Section 3(a)(10) and Regulation A

Most of the scams and schemes from the lower end of the public markets eventually make it over to the Reg A market, and this one is no exception. It’s essentially a variation on the “funder acting as undisclosed underwriter” caper.

Section 3(a)(10) of the Securities Act provides that the issuance of securities pursuant to a court-approved settlement is exempt from registration. The general idea is that the oversight by the court provides the investor protection that would otherwise be provided by SEC registration.

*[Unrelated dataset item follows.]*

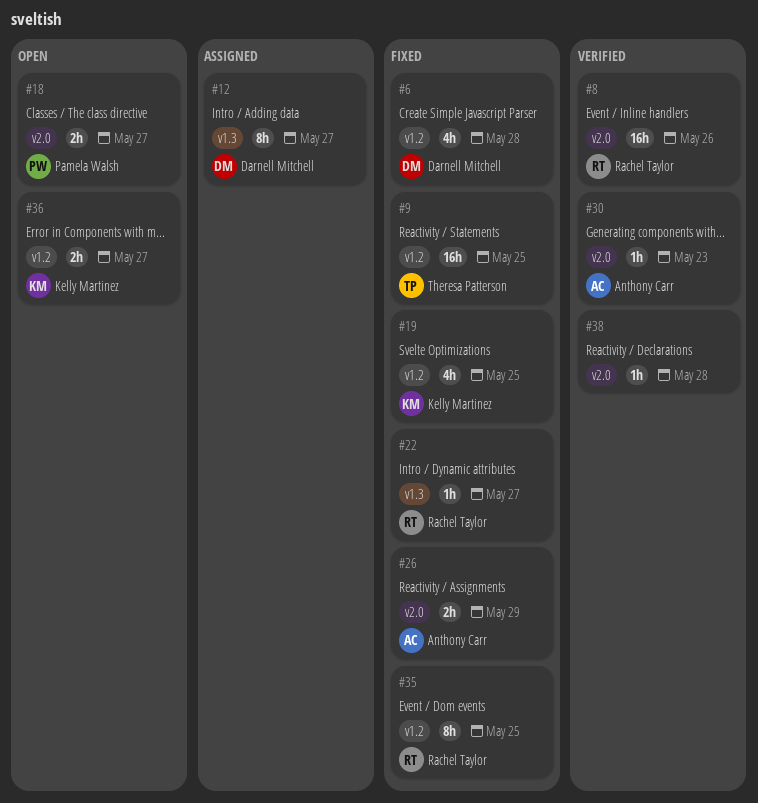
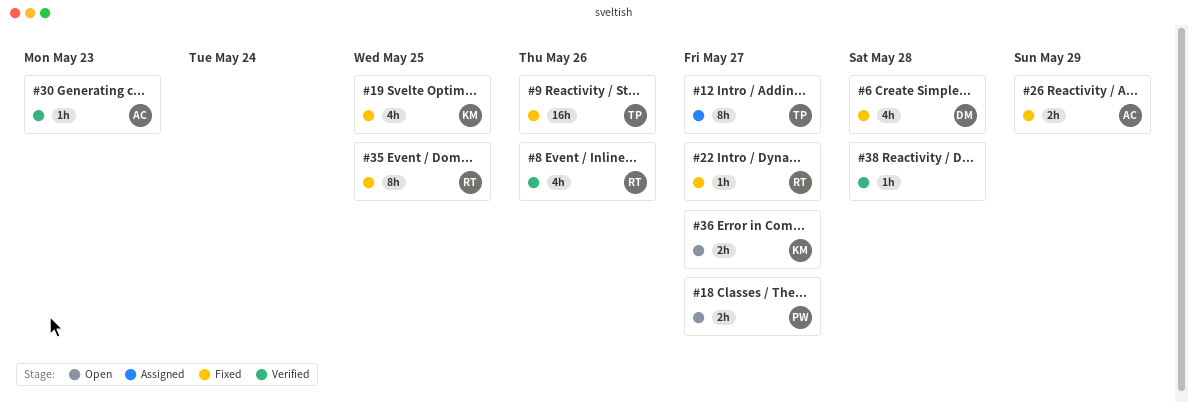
#8, estimate: 16h -> 4h
#9, due: May 25 -> May 26
#12, owner: Darnell Mitchell -> Theresa Patterson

It’s intended to protect the lender whose debt is being converted into equity.

Except in this case, it’s not the lender that needs protection.

In general terms, what is happening is that a funding entity (“Funder”) offers to take over a chunk of an issuer’s debt to a lender or creditor. The Funder is probably a better credit risk than the issuer and it will likely offer to repay the lender faster than the issuer could. The debt is assigned by lender to Funder. Funder and issuer put together a settlement agreement and trot off to court to get it rubber-stamped. Sorry, I meant “hold a fairness hearing under 3(a)(10).” Funder is issued shares at a discount to the current market price and repays the original lender in accordance with a schedule that matches Funder’s ability to dump the shares into the market. Promotional or “pumping” activities may occur around the same time.

Funder’s view is that it can resell its shares immediately upon receipt, because unless the issuer is a “shell company” the shares are not restricted. However, it would seem that there is a fine case to be made that Funder in these circumstances is a “statutory underwriter,” and that regardless of the exempt status of the transaction in which is acquired the shares, it took the shares with the intent of selling in a “distribution.”

How to recognize these arrangements? These are OTC-quoted companies. There should be a reference to 3(a)(10) in the financial statements and possibly in the body of the Offering Statement, although as with the other undisclosed underwriter deals, these filings tend to be inconsistently drafted. And bless OTC Markets for their Prohibited Service Providers list, because those same old names keep turning up.